His visibility and aggressive nature forced ASU’s hand. Following Byrne’s template, the Sun Devils fought back and have become more visible and a force in social media. They even brought new basketball coach Bobby Hurley to Tucson this week, posing for cameras at Gap Ministries, doing community service in Tucson before he’s had time to introduce himself in Tempe.

The Sun Devil Caravan stopped Tuesday at the intersection of Prince and Campbell and staged a happy hour at El Saguarito, where they were greeted by about 60 or 70 boosters.

El Saguarito? Does that ring a bell? It’s the same caterer that regularly sells its wonderful Mexican food at Arizona Stadium, Hillenbrand Stadium, and for years catered meals for UA football teams.

El Saguarito is owned by Sunnyside High School grad Albert Vasquez; one of his restaurants is tucked on UA property behind the Law School.

A year ago, Byrne’s annual UA caravan to Tempe was marred when someone strongly suggested that doing business with the Wildcats wouldn’t be good for a bar-and-grill business in Tempe.

Capice?

The Tempe firm made an 11th-hour cancellation, forcing Arizona to scramble to find more neutral territory in the greater Phoenix area.

Part of the beauty (or is it grimness?) of the UA-ASU rivalry is that it rarely crosses boundaries, but Vasquez and El Saguarito proved it can be done.

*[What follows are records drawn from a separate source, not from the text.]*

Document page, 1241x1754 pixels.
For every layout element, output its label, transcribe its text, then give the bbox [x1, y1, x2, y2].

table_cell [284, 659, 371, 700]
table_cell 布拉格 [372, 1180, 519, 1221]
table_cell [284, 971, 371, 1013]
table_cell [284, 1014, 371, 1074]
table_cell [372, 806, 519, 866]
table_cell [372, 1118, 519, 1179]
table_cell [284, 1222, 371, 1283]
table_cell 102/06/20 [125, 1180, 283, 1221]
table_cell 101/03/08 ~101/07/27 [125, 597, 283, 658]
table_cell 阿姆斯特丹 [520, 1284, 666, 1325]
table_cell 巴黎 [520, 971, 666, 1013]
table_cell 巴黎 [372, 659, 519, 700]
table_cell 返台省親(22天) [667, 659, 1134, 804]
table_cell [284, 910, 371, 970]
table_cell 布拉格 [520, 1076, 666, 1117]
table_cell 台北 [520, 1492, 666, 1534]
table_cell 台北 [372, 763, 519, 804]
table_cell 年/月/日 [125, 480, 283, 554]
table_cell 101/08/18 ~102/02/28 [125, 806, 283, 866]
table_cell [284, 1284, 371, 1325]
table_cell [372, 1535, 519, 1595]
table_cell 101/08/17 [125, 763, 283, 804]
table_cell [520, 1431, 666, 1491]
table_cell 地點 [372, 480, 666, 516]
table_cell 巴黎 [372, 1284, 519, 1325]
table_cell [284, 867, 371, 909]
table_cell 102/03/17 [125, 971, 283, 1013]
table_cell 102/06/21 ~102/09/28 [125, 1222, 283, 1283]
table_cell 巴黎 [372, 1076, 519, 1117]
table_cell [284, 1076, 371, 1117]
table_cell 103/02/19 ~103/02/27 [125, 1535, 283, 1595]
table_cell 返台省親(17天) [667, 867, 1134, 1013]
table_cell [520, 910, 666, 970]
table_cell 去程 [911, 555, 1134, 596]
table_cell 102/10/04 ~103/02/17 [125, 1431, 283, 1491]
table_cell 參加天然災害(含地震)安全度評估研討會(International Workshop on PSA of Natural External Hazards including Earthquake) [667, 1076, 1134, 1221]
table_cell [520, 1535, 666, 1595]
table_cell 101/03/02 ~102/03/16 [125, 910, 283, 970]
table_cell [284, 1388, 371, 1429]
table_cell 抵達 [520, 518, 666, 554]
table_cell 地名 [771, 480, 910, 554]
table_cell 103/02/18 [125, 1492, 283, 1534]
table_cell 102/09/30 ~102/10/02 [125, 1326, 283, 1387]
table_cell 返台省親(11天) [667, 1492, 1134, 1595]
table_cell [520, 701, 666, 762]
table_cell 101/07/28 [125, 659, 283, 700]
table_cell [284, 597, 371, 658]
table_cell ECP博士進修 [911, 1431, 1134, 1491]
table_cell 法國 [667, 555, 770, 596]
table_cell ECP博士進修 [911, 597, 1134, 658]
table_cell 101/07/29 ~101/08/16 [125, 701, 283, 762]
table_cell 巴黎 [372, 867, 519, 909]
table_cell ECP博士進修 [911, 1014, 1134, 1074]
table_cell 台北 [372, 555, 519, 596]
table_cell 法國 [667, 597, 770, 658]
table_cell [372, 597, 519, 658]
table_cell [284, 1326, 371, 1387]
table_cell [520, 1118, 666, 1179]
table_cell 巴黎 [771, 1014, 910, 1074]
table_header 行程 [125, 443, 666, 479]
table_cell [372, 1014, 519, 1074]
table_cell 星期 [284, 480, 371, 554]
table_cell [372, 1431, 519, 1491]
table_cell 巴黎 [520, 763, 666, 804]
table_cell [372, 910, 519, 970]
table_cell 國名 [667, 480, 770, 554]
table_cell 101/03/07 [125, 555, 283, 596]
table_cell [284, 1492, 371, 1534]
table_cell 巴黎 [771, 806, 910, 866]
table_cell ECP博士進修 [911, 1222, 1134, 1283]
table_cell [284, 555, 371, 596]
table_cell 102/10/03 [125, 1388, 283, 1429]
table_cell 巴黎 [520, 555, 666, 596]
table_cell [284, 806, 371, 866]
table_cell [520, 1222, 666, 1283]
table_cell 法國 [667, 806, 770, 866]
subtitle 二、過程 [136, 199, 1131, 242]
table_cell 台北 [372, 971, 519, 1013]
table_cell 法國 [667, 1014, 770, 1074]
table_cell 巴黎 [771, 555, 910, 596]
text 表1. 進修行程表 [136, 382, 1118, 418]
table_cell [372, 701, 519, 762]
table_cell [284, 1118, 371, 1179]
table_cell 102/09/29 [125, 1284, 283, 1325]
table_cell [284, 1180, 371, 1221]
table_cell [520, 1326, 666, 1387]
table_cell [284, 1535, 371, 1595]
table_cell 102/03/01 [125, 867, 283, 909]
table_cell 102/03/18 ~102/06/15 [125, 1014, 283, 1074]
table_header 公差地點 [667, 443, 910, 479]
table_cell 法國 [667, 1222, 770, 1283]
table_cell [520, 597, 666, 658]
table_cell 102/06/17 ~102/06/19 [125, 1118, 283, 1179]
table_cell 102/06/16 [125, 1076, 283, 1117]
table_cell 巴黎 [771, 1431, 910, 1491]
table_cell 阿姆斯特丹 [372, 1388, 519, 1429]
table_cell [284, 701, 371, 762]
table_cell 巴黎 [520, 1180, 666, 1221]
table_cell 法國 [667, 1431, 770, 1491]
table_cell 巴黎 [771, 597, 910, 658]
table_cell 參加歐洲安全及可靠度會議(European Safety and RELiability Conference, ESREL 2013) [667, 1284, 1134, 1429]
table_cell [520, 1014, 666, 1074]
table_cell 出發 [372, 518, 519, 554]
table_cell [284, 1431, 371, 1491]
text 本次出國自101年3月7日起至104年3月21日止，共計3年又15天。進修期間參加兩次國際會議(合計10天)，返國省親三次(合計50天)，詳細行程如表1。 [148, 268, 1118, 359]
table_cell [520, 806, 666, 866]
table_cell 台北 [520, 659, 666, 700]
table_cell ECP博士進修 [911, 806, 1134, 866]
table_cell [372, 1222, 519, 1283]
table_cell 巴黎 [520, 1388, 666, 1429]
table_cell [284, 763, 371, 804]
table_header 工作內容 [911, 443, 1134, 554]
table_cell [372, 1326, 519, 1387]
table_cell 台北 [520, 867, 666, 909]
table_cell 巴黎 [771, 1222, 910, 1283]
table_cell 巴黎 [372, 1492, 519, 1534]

His daughter, Jackie, a Catalina Foothills High School grad, was a third-team All-American softball outfielder at ASU in 2008, helping the Sun Devils win the national championship. She later married Tom Theodorakis, who was for four years Byrne’s associate athletic director for fundraising in Phoenix.

Tom and Jackie Theodorakis have since moved to neutral turf, Los Angeles; he is an associate AD at UCLA. It’s much safer that way.

Anyway, the kicker to this Territorial Cup business is that Smith, in his first year as ASU’s baseball coach, introduced himself to the rivalry in October. As he watched Arizona line up for a field goal attempt that would beat USC 29-28 at the buzzer, he activated his Twitter account and typed:

“Miss it!”

The kick missed. The rivalry remains dead center.